Bausch & Lomb's Distorted Vision
Tie the chief executive's compensation to company earnings, produce goods in high demand around the world, decentralize operations, and give the heads of business units tough quarterly growth targets to meet. That's the prescription for success in the tough new global economy, right?
Well, not always. BUSINESS WEEK's Cover Story on Bausch & Lomb Inc. illustrates how even the best business strategy can have unintended consequences when the corporate culture goes sour. A tenacious drive to meet the numbers combined with lax controls can derail even the best of companies.

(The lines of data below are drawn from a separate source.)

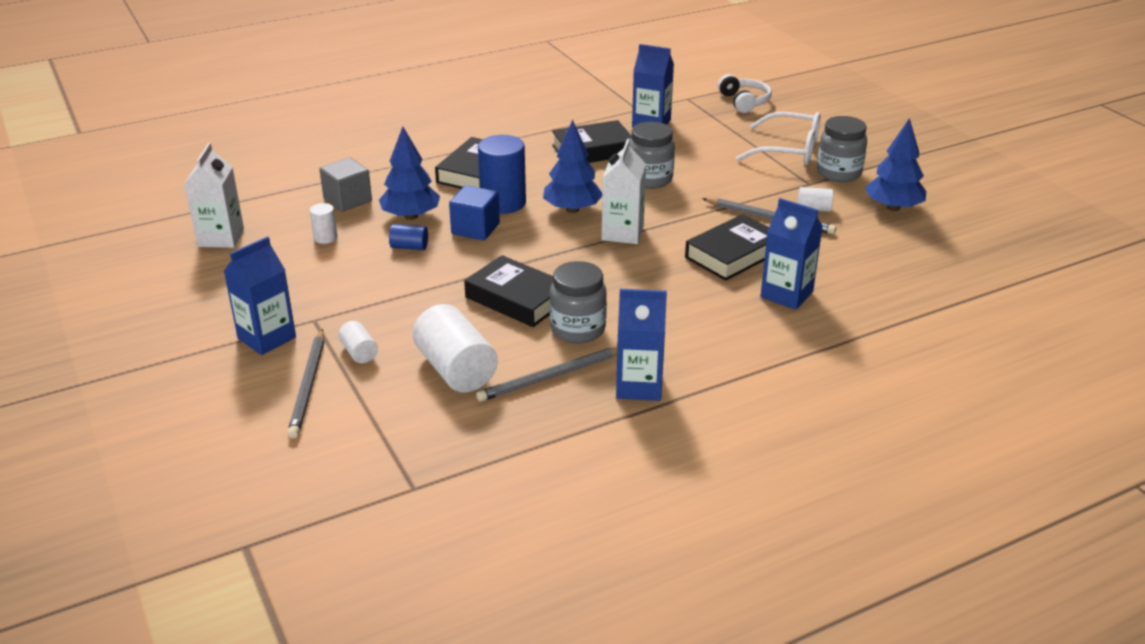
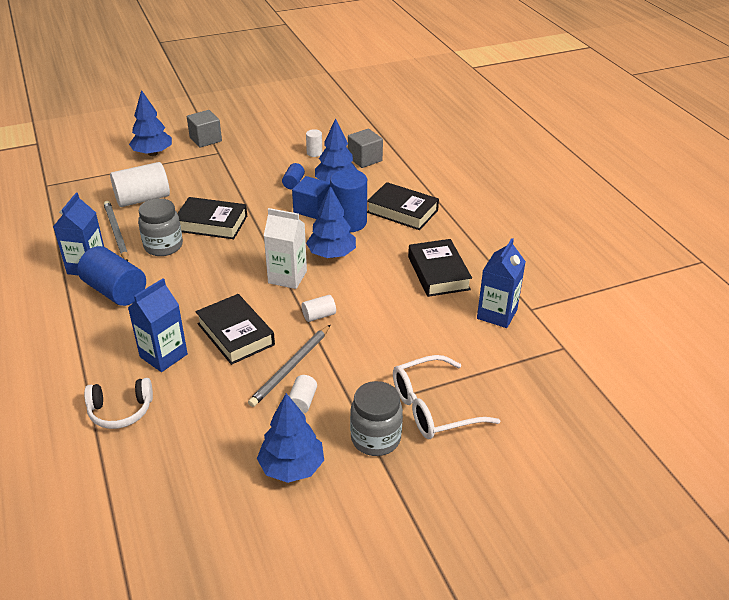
camera: 95 degrees right, 5 degrees up
(221, 238) = (323, 120): white carton -> none
(267, 338) = (205, 139): blue carton -> grey cube
(308, 386) = (153, 153): grey pencil -> blue tree
(359, 352) = (177, 167): white cylinder -> white cylinder (319, 315)
(517, 299) = (211, 223): black book -> black book turned 60 degrees clockwise
(650, 179) = (378, 301): grey jar -> none
(685, 351) = (115, 291): none -> blue cylinder
(744, 102) = (559, 392): white headphones -> white headphones (120, 411)
(789, 150) = (432, 408): white glasses -> white glasses turned 45 degrees clockwise

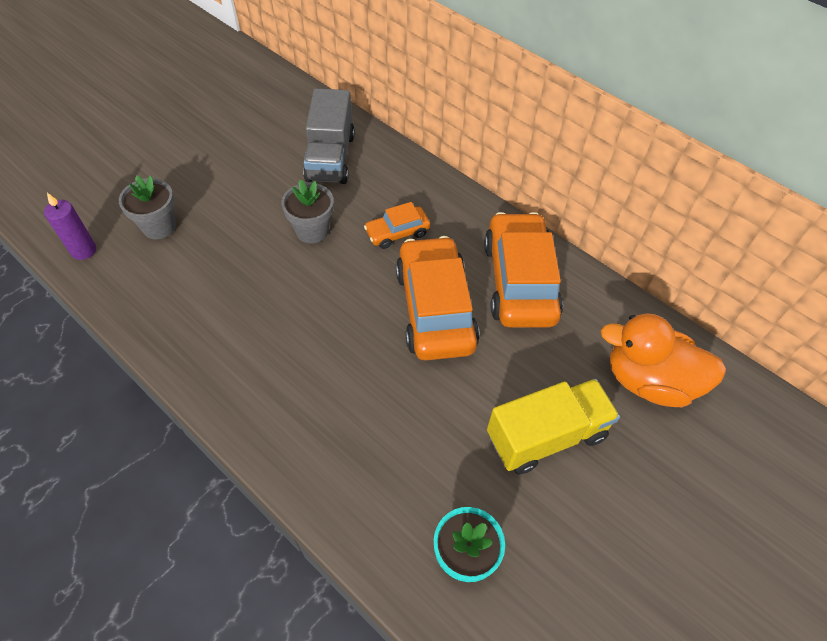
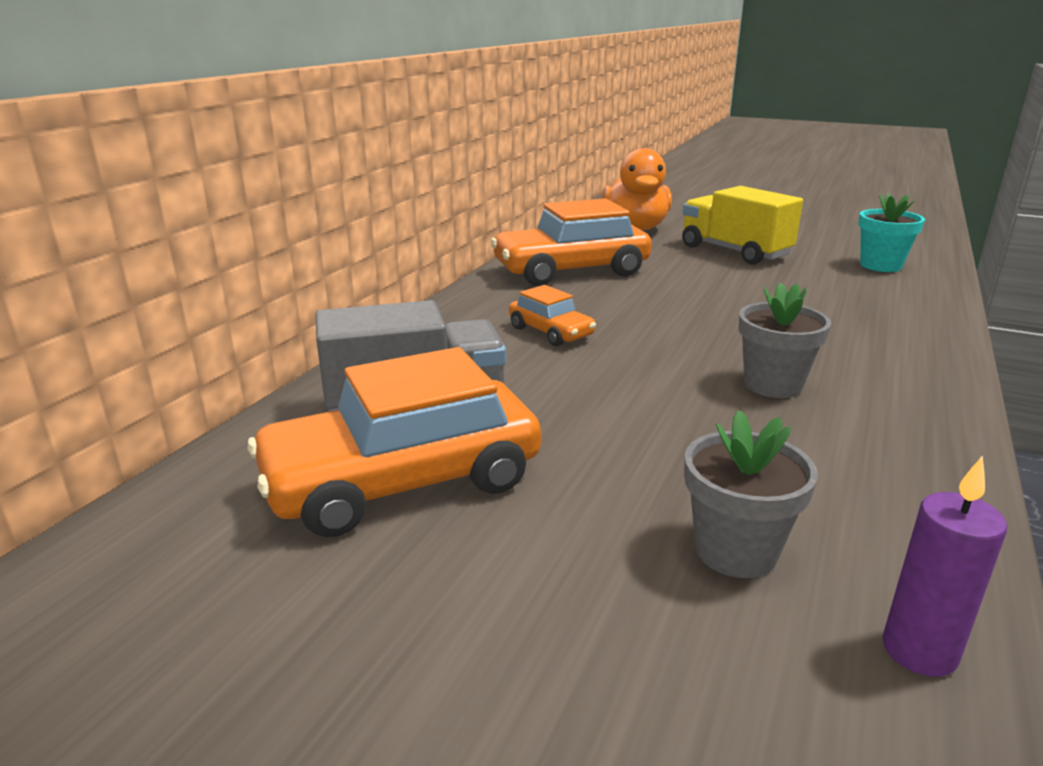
camera: 105 degrees left, 30 degrees down
(312, 231) = (598, 387): grey flower pot -> grey flower pot (773, 385)
(435, 308) = (650, 300): orange car -> orange car (402, 481)

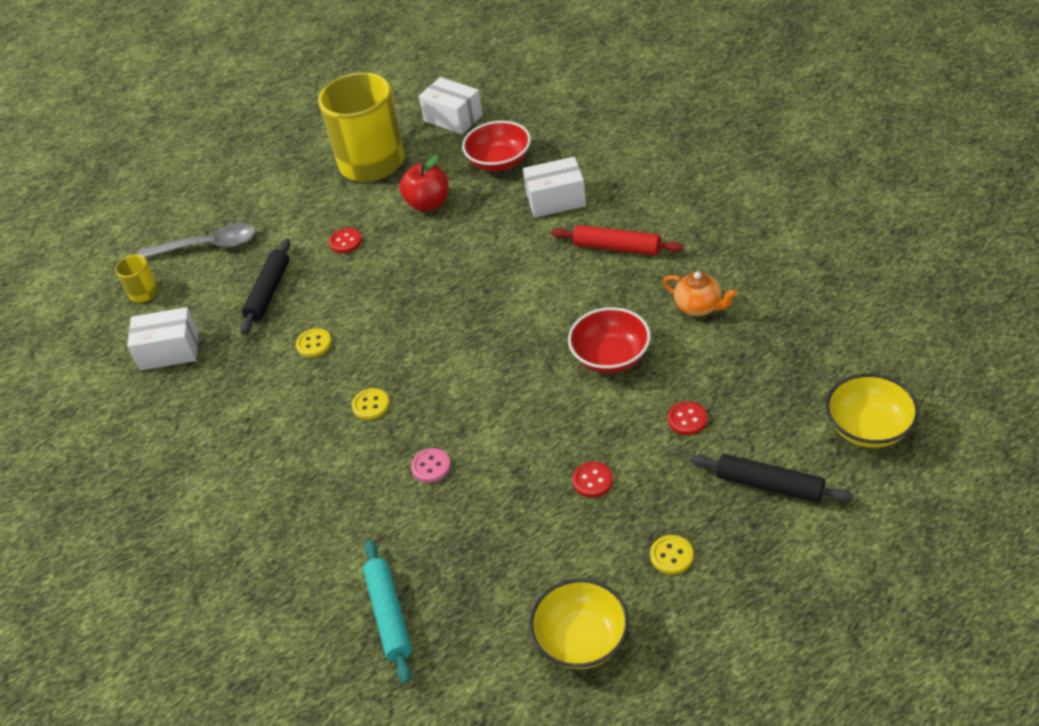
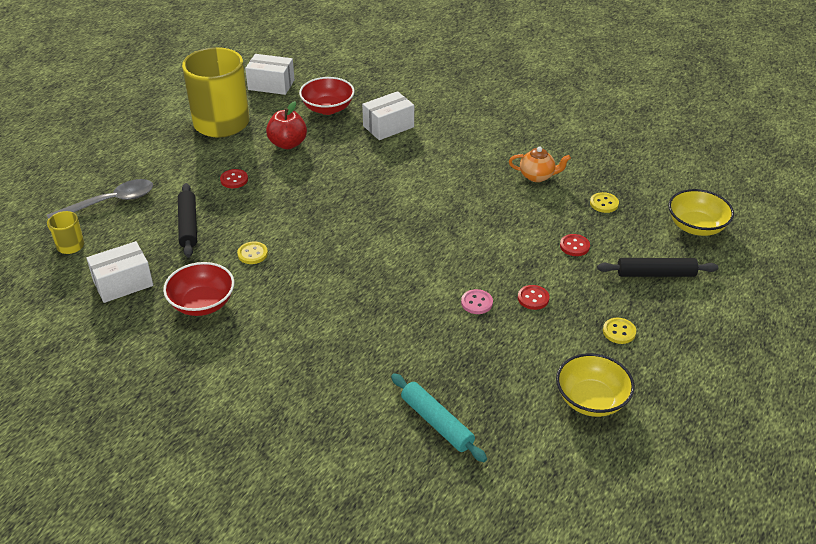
camera: 30 degrees left, 5 degrees down
(371, 405) = (328, 286): yellow button -> yellow button (604, 203)
(431, 466) = (405, 316): pink button -> pink button (476, 303)
(610, 357) = (495, 218): red bowl -> red bowl (202, 303)
(617, 247) = (454, 149): red rolling pin -> none

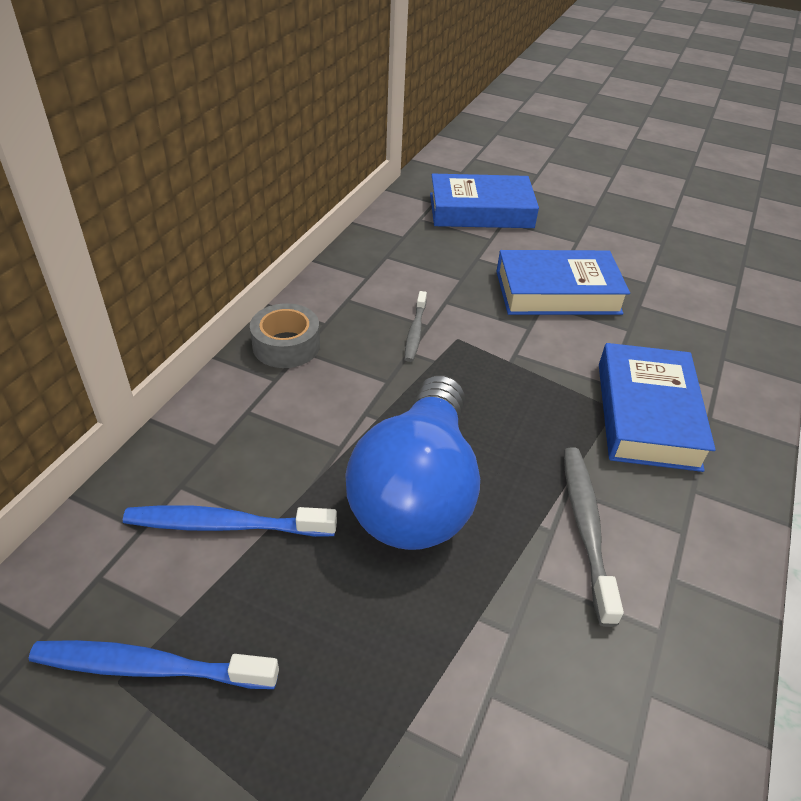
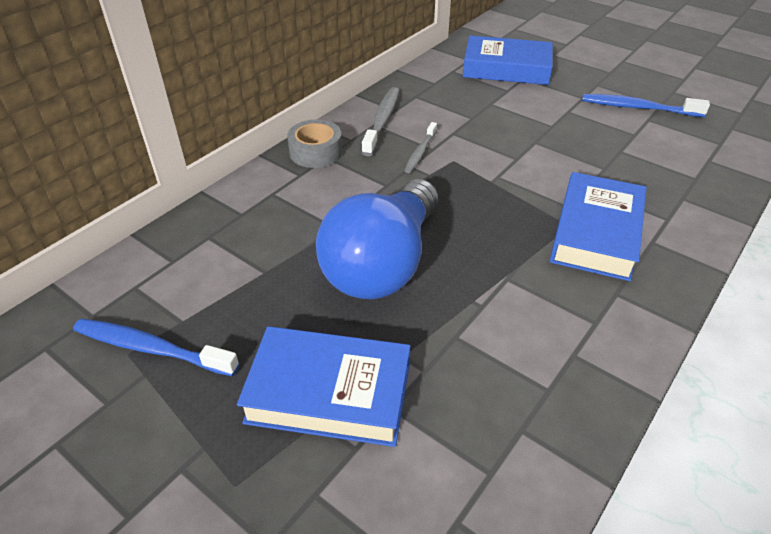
camera: 15 degrees right, 0 degrees up
(226, 525) = (232, 267): blue toothbrush -> blue toothbrush (638, 108)
(557, 292) = (551, 134): blue book -> blue book (329, 393)
(586, 527) = (511, 307): grey toothbrush -> grey toothbrush (382, 121)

For many years, shareholders certainly counted B&L as one of the very best. When Daniel E. Gill came to B&L in 1978, the maker of soft contact lenses, binoculars, and eyeglasses had revenues of $442 million. By 1993, under Gill's numbers-oriented, demanding leadership, B&L had sales of $1.87 billion and earnings from continuing operations of $193 million.
But something was rotten inside B&L. During Gill's reign, heads of operations pumped sales to a degree unseen in most other companies. Double-digit increases were demanded every quarter, every year, regardless of local economic conditions. That led, in many operations, to phony invoices, sending goods to gray markets in Asia and the Middle East, and questionable accounting for sales.
It all worked until mid-1994. B&L discovered it had a huge unsold inventory in Hong Kong. The head of Hong Kong operations took early retirement. In November, contact lens wearers brought a class action alleging that B&L had charged them different prices for the same lenses. In December, the Securities & Exchange Commission launched an investigation into whether or not B&L's contact lens division improperly inflated sales and profits in 1993. All in all, continuing earnings plunged 54% to $88.5 million in 1994, as sales fell.
Gill says that B&L's problems are due to overambitious and incompetent divisional executives. Interviews with dozens of current and former B&L executives around the world suggest a different truth: It's up to the CEO of any company to make sure that good results aren't achieved by unrealistic targets, accounting irregularities, and ethical lapses.